Queste problematiche non sono contemplate dalla norma, per cui il nuovo appaltatore potrebbe legittimamente decidere di attenersi al contratto applicato dalla sua impresa, ma questa scelta potrebbe avere un serio impatto sulla legittimità del licenziamento messo in atto dal precedente appaltatore, realizzando così un effetto quantomeno anomalo sotto il profilo giuridico. Anche perché potrebbe non esistere un obbligo di riassunzione generalizzato dei lavoratori impiegati nell’appalto, e il riassorbimento potrebbe essere limitato.

La norma specifica il momento in cui debba intervenire la riassunzione del dipendente. Ma considerato che la ratio della normativa d’urgenza è quella di evitare la perdita di posti di lavoro e di minimizzare gli effetti del cambiamento di appalto sui lavoratori, sembra si possa affermare che la riassunzione debba essere immediatamente successiva al recesso del primo appaltatore.[3]

 

Decreto Sostegni: licenziamenti non compresi nel blocco

Ma quali sono i licenziamenti che non rientrano nel divieto?

Sono i seguenti:

  • I licenziamenti per giusta causa ai sensi dell’articolo 2119 Codice Civile;
  • I licenziamenti per giustificato motivo soggettivo legge 66/604;
  • I licenziamenti per raggiungimento del limite massimo di età per la fruizione della pensione di vecchiaia;
  • I licenziamenti determinati da superamento del periodo di comporto;
  • I licenziamenti durante o al termine del periodo di prova;
  • I licenziamenti dei dirigenti sulla base della c.d. “giustificatezza”, frutto della elaborazione della contrattazione collettiva: si tratta di un criterio di valutazione più forte rispetto al giustificato motivo oggettivo che si applica agli altri lavoratori subordinati;
  • I licenziamenti dei lavoratori domestici che sono “ad nutum”;
  • I licenziamenti dei lavoratori dello spettacolo a tempo indeterminato (cosa rara), laddove nel contratto di scrittura artistica sia prevista la c.d. “clausola di protesta”, cosa che consente la risoluzione del rapporto allorquando il lavoratore sia ritenuto non idoneo alla parte [4].

 

Decreto Sostegni: conseguenze del licenziamento illegittimo

Il licenziamento intimato in violazione delle predette norme è nullo. In tali ipotesi, il giudice, dichiarando nullo il licenziamento, ordina al datore di lavoro la reintegrazione del lavoratore nel posto di lavoro e condanna il datore al risarcimento del danno subito per il periodo successivo al licenziamento e fino alla reintegrazione e al versamento dei contributi previdenziali e assistenziali per tutto il periodo intercorrente fra il licenziamento e la reintegrazione.

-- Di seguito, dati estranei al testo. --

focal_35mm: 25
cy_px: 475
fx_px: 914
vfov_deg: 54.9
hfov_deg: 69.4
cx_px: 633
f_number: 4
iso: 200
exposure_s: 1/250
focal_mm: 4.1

Il risarcimento del danno è rappresentato da un’indennità commisurata all’ultima retribuzione globale di fatto maturata dal giorno del licenziamento al giorno dell’effettiva reintegrazione e non può in ogni caso essere inferiore alle cinque mensilità (non è invece previsto un limite massimo). Dall’importo deve essere dedotto quanto eventualmente percepito, nel periodo di estromissione, per lo svolgimento di altre attività lavorative.

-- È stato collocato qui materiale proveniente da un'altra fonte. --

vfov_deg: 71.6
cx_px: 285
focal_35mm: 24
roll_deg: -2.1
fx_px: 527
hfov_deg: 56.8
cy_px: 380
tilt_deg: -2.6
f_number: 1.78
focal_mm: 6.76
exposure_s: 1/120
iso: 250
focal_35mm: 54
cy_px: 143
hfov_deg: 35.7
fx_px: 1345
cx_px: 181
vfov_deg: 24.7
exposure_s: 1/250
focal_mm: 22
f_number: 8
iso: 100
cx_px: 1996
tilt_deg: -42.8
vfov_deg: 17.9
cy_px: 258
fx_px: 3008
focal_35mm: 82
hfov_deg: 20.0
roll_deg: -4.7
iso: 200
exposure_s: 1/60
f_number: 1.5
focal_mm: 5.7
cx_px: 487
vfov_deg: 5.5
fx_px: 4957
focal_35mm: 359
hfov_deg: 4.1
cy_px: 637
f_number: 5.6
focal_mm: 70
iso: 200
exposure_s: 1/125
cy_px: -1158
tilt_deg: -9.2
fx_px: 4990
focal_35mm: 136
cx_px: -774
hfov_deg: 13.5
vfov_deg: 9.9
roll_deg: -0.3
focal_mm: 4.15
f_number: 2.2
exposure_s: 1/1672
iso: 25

Fermo restando tale risarcimento, il lavoratore ha, comunque, la possibilità - entro trenta giorni dalla comunicazione del deposito della sentenza - di chiedere al datore di lavoro, in sostituzione della reintegrazione nel posto di lavoro, un’indennità pari a 15 mensilità dell’ultima retribuzione globale di fatto, la cui richiesta determina la risoluzione del rapporto di lavoro.

 

[1] Ai sensi dell’articolo 3 della legge 604/1966, il licenziamento può essere intimato “per ragioni inerenti all’attività produttiva, all’organizzazione del lavoro e al regolare funzionamento di essa”: si tratta del c.d. licenziamento per giustificato motivo oggettivo.

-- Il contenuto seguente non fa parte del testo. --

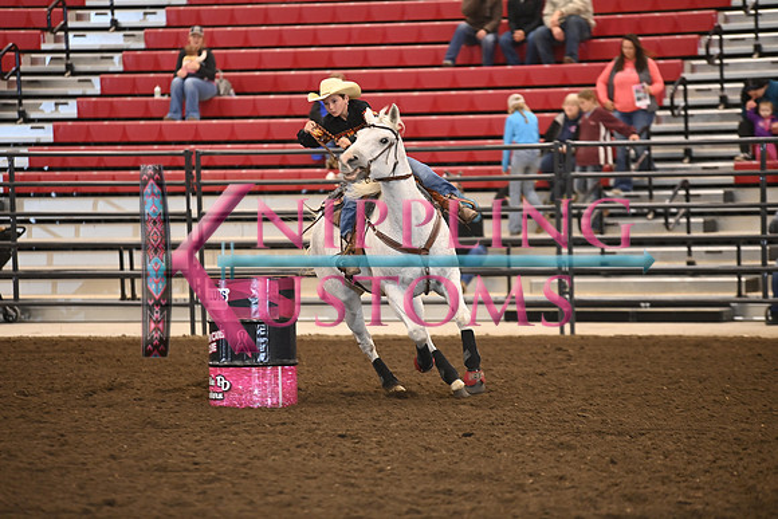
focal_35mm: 200
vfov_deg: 6.9
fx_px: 4323
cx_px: 389
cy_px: 260
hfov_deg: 10.3
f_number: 3.2
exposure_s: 1/250
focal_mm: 200
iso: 1600
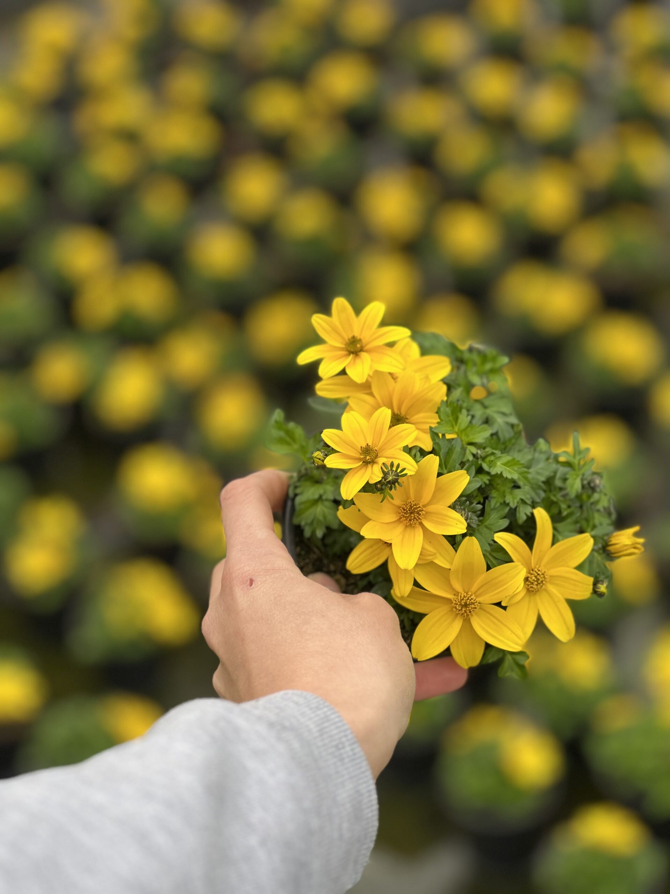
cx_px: 335
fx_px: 1987
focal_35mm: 77
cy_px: 447
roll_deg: +6.3
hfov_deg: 19.1
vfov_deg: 25.3
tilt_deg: -34.2
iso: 40
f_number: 2.8
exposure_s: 1/100
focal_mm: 9
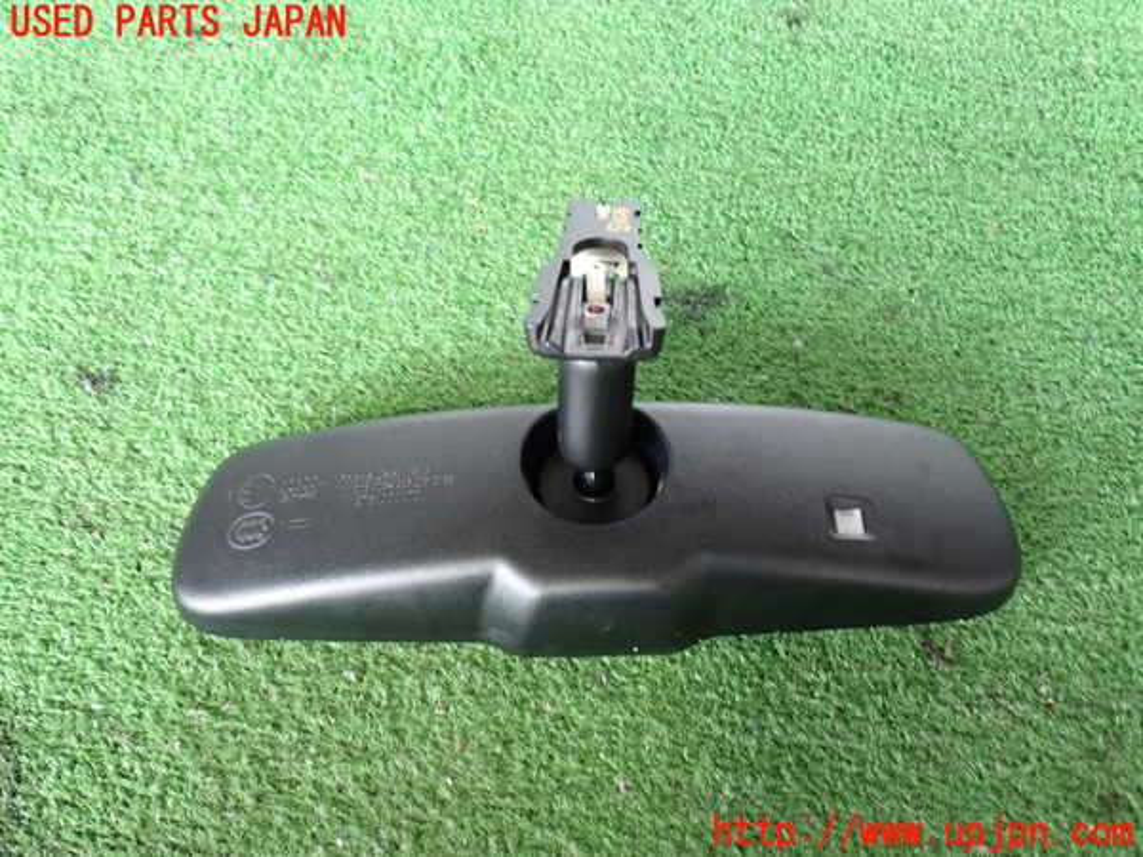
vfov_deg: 44.2
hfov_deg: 56.8
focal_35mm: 32
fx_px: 1057
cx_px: 572
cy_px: 428
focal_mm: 5.79
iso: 320
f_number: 2.4
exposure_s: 1/30
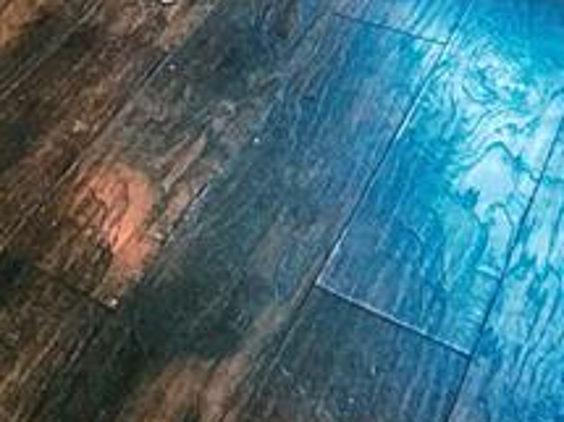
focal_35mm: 62
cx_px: -45
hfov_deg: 28.6
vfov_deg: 16.5
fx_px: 1010
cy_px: -468
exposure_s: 1/60.2
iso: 160
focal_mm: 2.2
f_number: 2.2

[2] Cfr. con Divieto di licenziamento: proroga in due tempi nel decreto Sostegni, Eufranio Massi, Ipsoa quotidiano del 25 marzo 2021.

[3] Cfr. con Decreto sostegni : le novità per il lavoro e gli altri aiuti al reddito, A cura di Francesco Geria

[4] Cfr. con Divieto di licenziamento: proroga in due tempi nel decreto Sostegni, Eufranio Massi, Ipsoa quotidiano del 25 marzo 2021.